Listed records:

Segment Open

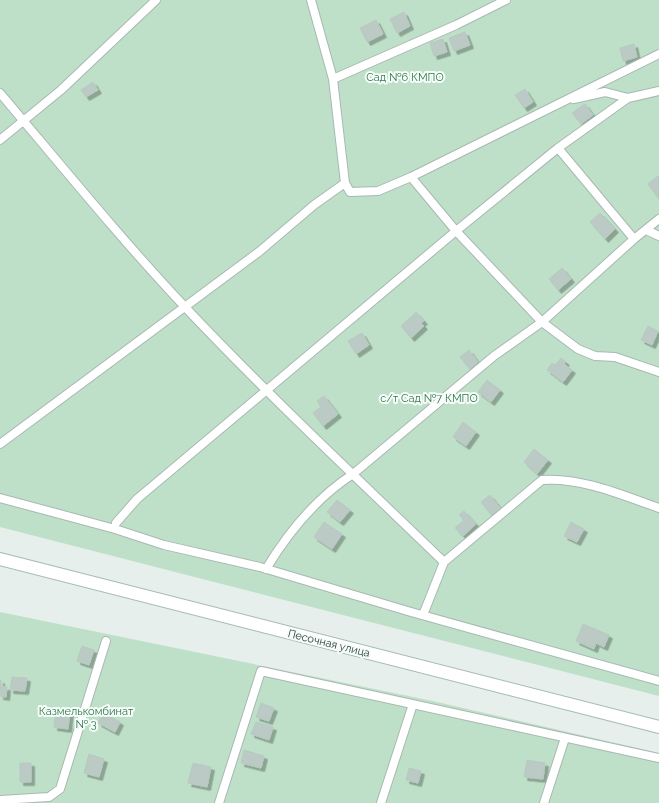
<svg xmlns="http://www.w3.org/2000/svg" width="659" height="803" font-family="Raleway,sans-serif">
<defs>
<filter id="shadow"><feDropShadow dx="3.5" dy="3.5" stdDeviation="0" flood-color="#0004"/></filter>
</defs>
<rect width="100%" height="100%" fill="#e6efeb"/>
<path fill="#bfe0c8" d="M 0,0 L 659,0 L 659,696 L 0,527 Z
M 0,612 L 433,701 L 659,753 L 659,803 L 0,803 Z"/>
<path fill="#bbcac4" stroke="#b8c9c2" filter="url(#shadow)" d="M 404,12 L 410,26 L 397,33 L 390,19 Z
M 376,20 L 383,34 L 367,42 L 360,28 Z
M 465,32 L 470,45 L 454,51 L 449,38 Z
M 443,39 L 447,52 L 434,56 L 430,43 Z
M 634,44 L 637,57 L 623,61 L 620,48 Z
M 93,82 L 98,90 L 86,97 L 81,90 Z
M 525,89 L 533,102 L 524,108 L 515,95 Z
M 585,104 L 593,115 L 581,124 L 572,113 Z
M 658,176 L 659,177 L 658,198 L 648,184 Z
M 600,213 L 615,229 L 605,239 L 590,222 Z
M 562,268 L 571,279 L 558,290 L 549,279 Z
M 416,312 L 424,321 L 421,323 L 424,326 L 411,338 L 401,326 Z
M 648,326 L 658,331 L 652,345 L 641,340 Z
M 362,333 L 369,345 L 356,354 L 348,341 Z
M 469,350 L 478,362 L 470,369 L 460,357 Z
M 561,358 L 566,362 L 564,364 L 572,370 L 563,382 L 547,370 L 552,363 L 555,365 Z
M 487,380 L 500,390 L 491,402 L 478,392 Z
M 324,396 L 338,414 L 323,426 L 313,413 L 321,407 L 317,401 Z
M 463,422 L 476,432 L 466,446 L 453,437 Z
M 534,449 L 548,460 L 537,474 L 524,462 Z
M 490,495 L 501,509 L 492,516 L 481,502 Z
M 337,500 L 350,510 L 340,522 L 327,512 Z
M 464,511 L 476,524 L 463,536 L 455,528 L 464,520 L 459,515 Z
M 324,522 L 342,534 L 332,549 L 314,537 Z
M 571,522 L 584,529 L 577,542 L 564,536 Z
M 583,624 L 609,635 L 604,647 L 596,643 L 594,649 L 576,641 Z
M 82,646 L 94,650 L 89,665 L 77,661 Z
M 12,677 L 27,678 L 25,691 L 10,690 Z
M 0,680 L 1,680 L 1,687 L 7,687 L 6,697 L 0,696 Z
M 261,703 L 274,708 L 269,721 L 256,717 Z
M 56,708 L 70,710 L 68,729 L 54,727 Z
M 103,713 L 120,722 L 115,732 L 98,723 Z
M 256,722 L 273,727 L 269,740 L 251,734 Z
M 244,750 L 264,756 L 261,768 L 241,763 Z
M 89,754 L 104,759 L 99,777 L 84,773 Z
M 527,760 L 545,763 L 543,779 L 524,777 Z
M 20,763 L 31,763 L 31,782 L 20,782 Z
M 193,763 L 211,767 L 207,787 L 188,783 Z
M 409,768 L 421,771 L 418,783 L 406,780 Z"/>
<g fill="none" stroke-linecap="round" stroke-linejoin="round">
<g stroke="#a8b8b2" stroke-width="10">
<path id="lane" d="M 311,0 L 333,79 L 345,183 L 350,192 L 378,191 L 411,177 L 659,54
M 333,79 L 456,25 L 506,0
M 0,93 C 61,165 120,238 185,307 C 268,395 357,478 444,562
M 574,99 L 605,92 L 628,98 L 659,91
M 0,140 L 61,90 L 156,0
M 558,148 L 634,239
M 411,177 L 456,231 L 542,322 L 578,349 L 595,356 L 615,357 L 659,372
M 646,230 L 659,236
M 0,444 L 260,251 L 314,205 L 345,183
M 0,498 L 115,529 L 164,545 L 260,567 L 411,612 L 659,681
M 116,523 L 137,499 L 456,231 L 558,148 L 628,98
M 266,569 C 289,531 316,498 353,474 L 494,356 L 542,322 L 634,239 L 659,219
M 423,615 L 444,562 L 542,480 C 581,477 622,495 659,508
M 0,800 L 49,797 L 60,789 L 106,641
M 219,803 L 261,671 L 659,758
M 381,803 L 413,704
M 544,803 L 565,738"/>
</g>
<g stroke="#a4bbb3" stroke-width="14">
<path id="secondary" d="M 0,559 L 659,727"/>
</g>
<use href="#lane" stroke="#fff" stroke-width="8"/>
<use href="#secondary" stroke="#fff" stroke-width="12"/>
</g>
<g text-anchor="middle" stroke-width="4" stroke-linejoin="round" paint-order="stroke">
<g font-size="11" fill="#2d7a4b" stroke="#f7fbf9">
<text x="405" y="81">Сад №6 КМПО</text>
<text x="429" y="402">с/т Сад №7 КМПО</text>
<text x="86" y="715">Казмелькомбинат<tspan x="86" dy="13">№ 3</tspan></text>
</g>
<g font-size="11" fill="#24423a" stroke="#f7fbf9">
<text transform="translate(329 643) rotate(14)" y="4">Песочная улица</text>
</g>
</g>
</svg>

Segment Closed

What this task involves: Make an exact copy of every entry above, but keep the pictures out of it.

Expected output:
<svg xmlns="http://www.w3.org/2000/svg" width="659" height="803" font-family="Raleway,sans-serif">
<defs>
<filter id="shadow"><feDropShadow dx="3.5" dy="3.5" stdDeviation="0" flood-color="#0004"/></filter>
</defs>
<rect width="100%" height="100%" fill="#e6efeb"/>
<path fill="#bfe0c8" d="M 0,0 L 659,0 L 659,696 L 0,527 Z
M 0,612 L 433,701 L 659,753 L 659,803 L 0,803 Z"/>
<path fill="#bbcac4" stroke="#b8c9c2" filter="url(#shadow)" d="M 404,12 L 410,26 L 397,33 L 390,19 Z
M 376,20 L 383,34 L 367,42 L 360,28 Z
M 465,32 L 470,45 L 454,51 L 449,38 Z
M 443,39 L 447,52 L 434,56 L 430,43 Z
M 634,44 L 637,57 L 623,61 L 620,48 Z
M 93,82 L 98,90 L 86,97 L 81,90 Z
M 525,89 L 533,102 L 524,108 L 515,95 Z
M 585,104 L 593,115 L 581,124 L 572,113 Z
M 658,176 L 659,177 L 658,198 L 648,184 Z
M 600,213 L 615,229 L 605,239 L 590,222 Z
M 562,268 L 571,279 L 558,290 L 549,279 Z
M 416,312 L 424,321 L 421,323 L 424,326 L 411,338 L 401,326 Z
M 648,326 L 658,331 L 652,345 L 641,340 Z
M 362,333 L 369,345 L 356,354 L 348,341 Z
M 469,350 L 478,362 L 470,369 L 460,357 Z
M 561,358 L 566,362 L 564,364 L 572,370 L 563,382 L 547,370 L 552,363 L 555,365 Z
M 487,380 L 500,390 L 491,402 L 478,392 Z
M 324,396 L 338,414 L 323,426 L 313,413 L 321,407 L 317,401 Z
M 463,422 L 476,432 L 466,446 L 453,437 Z
M 534,449 L 548,460 L 537,474 L 524,462 Z
M 490,495 L 501,509 L 492,516 L 481,502 Z
M 337,500 L 350,510 L 340,522 L 327,512 Z
M 464,511 L 476,524 L 463,536 L 455,528 L 464,520 L 459,515 Z
M 324,522 L 342,534 L 332,549 L 314,537 Z
M 571,522 L 584,529 L 577,542 L 564,536 Z
M 583,624 L 609,635 L 604,647 L 596,643 L 594,649 L 576,641 Z
M 82,646 L 94,650 L 89,665 L 77,661 Z
M 12,677 L 27,678 L 25,691 L 10,690 Z
M 0,680 L 1,680 L 1,687 L 7,687 L 6,697 L 0,696 Z
M 261,703 L 274,708 L 269,721 L 256,717 Z
M 56,708 L 70,710 L 68,729 L 54,727 Z
M 103,713 L 120,722 L 115,732 L 98,723 Z
M 256,722 L 273,727 L 269,740 L 251,734 Z
M 244,750 L 264,756 L 261,768 L 241,763 Z
M 89,754 L 104,759 L 99,777 L 84,773 Z
M 527,760 L 545,763 L 543,779 L 524,777 Z
M 20,763 L 31,763 L 31,782 L 20,782 Z
M 193,763 L 211,767 L 207,787 L 188,783 Z
M 409,768 L 421,771 L 418,783 L 406,780 Z"/>
<g fill="none" stroke-linecap="round" stroke-linejoin="round">
<g stroke="#a8b8b2" stroke-width="10">
<path id="lane" d="M 311,0 L 333,79 L 345,183 L 350,192 L 378,191 L 411,177 L 659,54
M 333,79 L 456,25 L 506,0
M 0,93 C 61,165 120,238 185,307 C 268,395 357,478 444,562
M 574,99 L 605,92 L 628,98 L 659,91
M 0,140 L 61,90 L 156,0
M 558,148 L 634,239
M 411,177 L 456,231 L 542,322 L 578,349 L 595,356 L 615,357 L 659,372
M 646,230 L 659,236
M 0,444 L 260,251 L 314,205 L 345,183
M 0,498 L 115,529 L 164,545 L 260,567 L 411,612 L 659,681
M 116,523 L 137,499 L 456,231 L 558,148 L 628,98
M 266,569 C 289,531 316,498 353,474 L 494,356 L 542,322 L 634,239 L 659,219
M 423,615 L 444,562 L 542,480 C 581,477 622,495 659,508
M 0,800 L 49,797 L 60,789 L 106,641
M 219,803 L 261,671 L 659,758
M 381,803 L 413,704
M 544,803 L 565,738"/>
</g>
<g stroke="#a4bbb3" stroke-width="14">
<path id="secondary" d="M 0,559 L 659,727"/>
</g>
<use href="#lane" stroke="#fff" stroke-width="8"/>
<use href="#secondary" stroke="#fff" stroke-width="12"/>
</g>
<g text-anchor="middle" stroke-width="4" stroke-linejoin="round" paint-order="stroke">
<g font-size="11" fill="#2d7a4b" stroke="#f7fbf9">
<text x="405" y="81">Сад №6 КМПО</text>
<text x="429" y="402">с/т Сад №7 КМПО</text>
<text x="86" y="715">Казмелькомбинат<tspan x="86" dy="13">№ 3</tspan></text>
</g>
<g font-size="11" fill="#24423a" stroke="#f7fbf9">
<text transform="translate(329 643) rotate(14)" y="4">Песочная улица</text>
</g>
</g>
</svg>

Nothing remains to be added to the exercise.